No circularity: empirical benchmark without derivation or fitted parameters

full rationale

The paper constructs and evaluates an empirical benchmark (VisualFLIP pairs) with direct metrics (pair accuracy, Collapse Rate) on 24 external models. No equations, parameter fitting, self-definitional reductions, or load-bearing self-citation chains appear in the abstract or described content. Claims about evidence dependence rest on observable model outputs against the provided image pairs, which are externally falsifiable and not reduced to inputs by construction.
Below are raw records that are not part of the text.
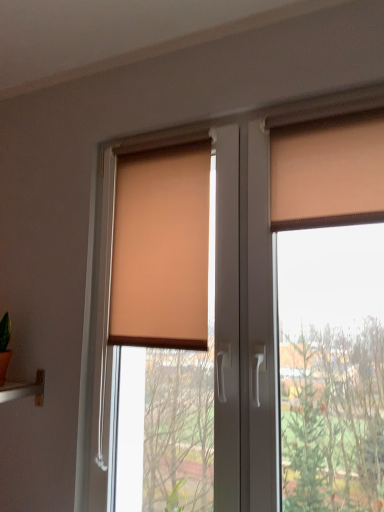
Question: Is matte orange roller blind at center to the left or to the right of beige fabric blind at center in the image?

Choices:
 (A) right
 (B) left

Answer: (A)

Question: Is point (268, 224) positioned closer to the camera than point (127, 240)?

Choices:
 (A) farther
 (B) closer

Answer: (B)

Question: Which of these objects is positioned farthest from the matte orange curtain at upper right?

Choices:
 (A) beige fabric blind at center
 (B) matte orange roller blind at center

Answer: (A)

Question: Estimate the real-world distances between objects in this image. Which object is closer to the matte orange curtain at upper right?

Choices:
 (A) matte orange roller blind at center
 (B) beige fabric blind at center

Answer: (A)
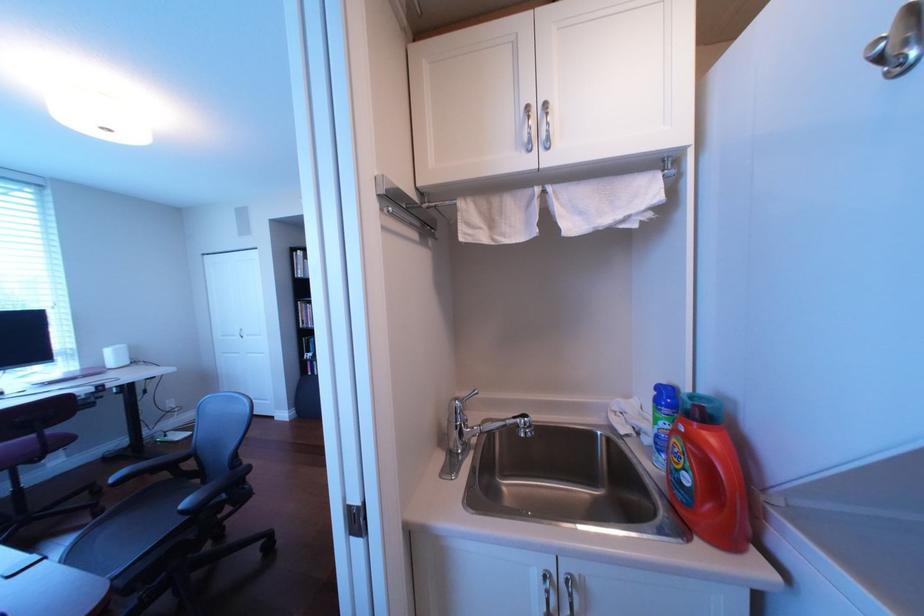
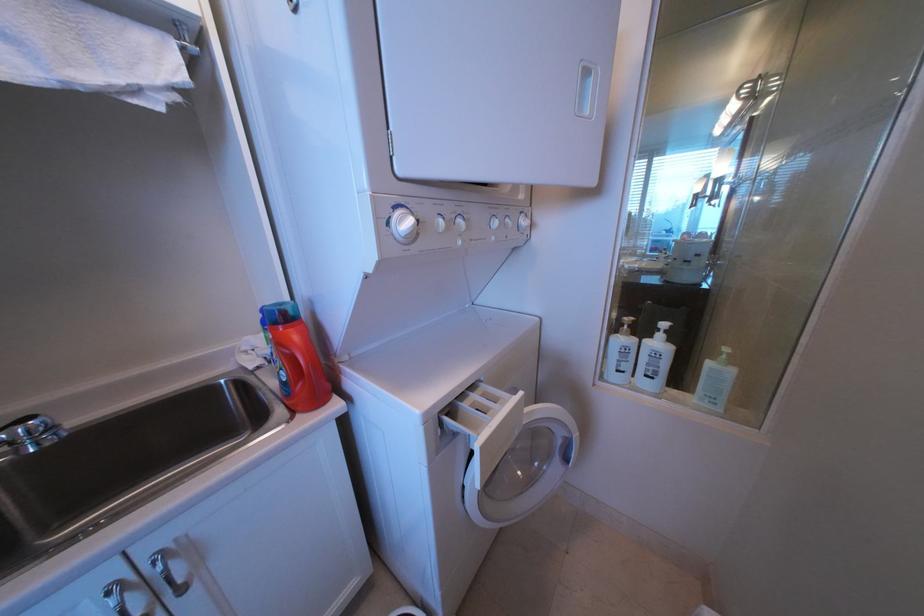
Question: How did the camera likely rotate?

Choices:
 (A) Left
 (B) Right
 (C) Up
 (D) Down

Answer: (B)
Axiom & Free-Parameter Ledger

0 free parameters · 1 axioms · 0 invented entities

The central claim rests on the domain assumption that the constructed pairs isolate task-critical visual evidence and produce deterministic gold-answer flips.

axioms (1)
  • domain assumption Perturbations in each pair are minimal and affect only the task-critical evidence without introducing confounding factors.
    Invoked in the description of how pairs are arranged across cardinality, attribute, spatial, and logic tasks.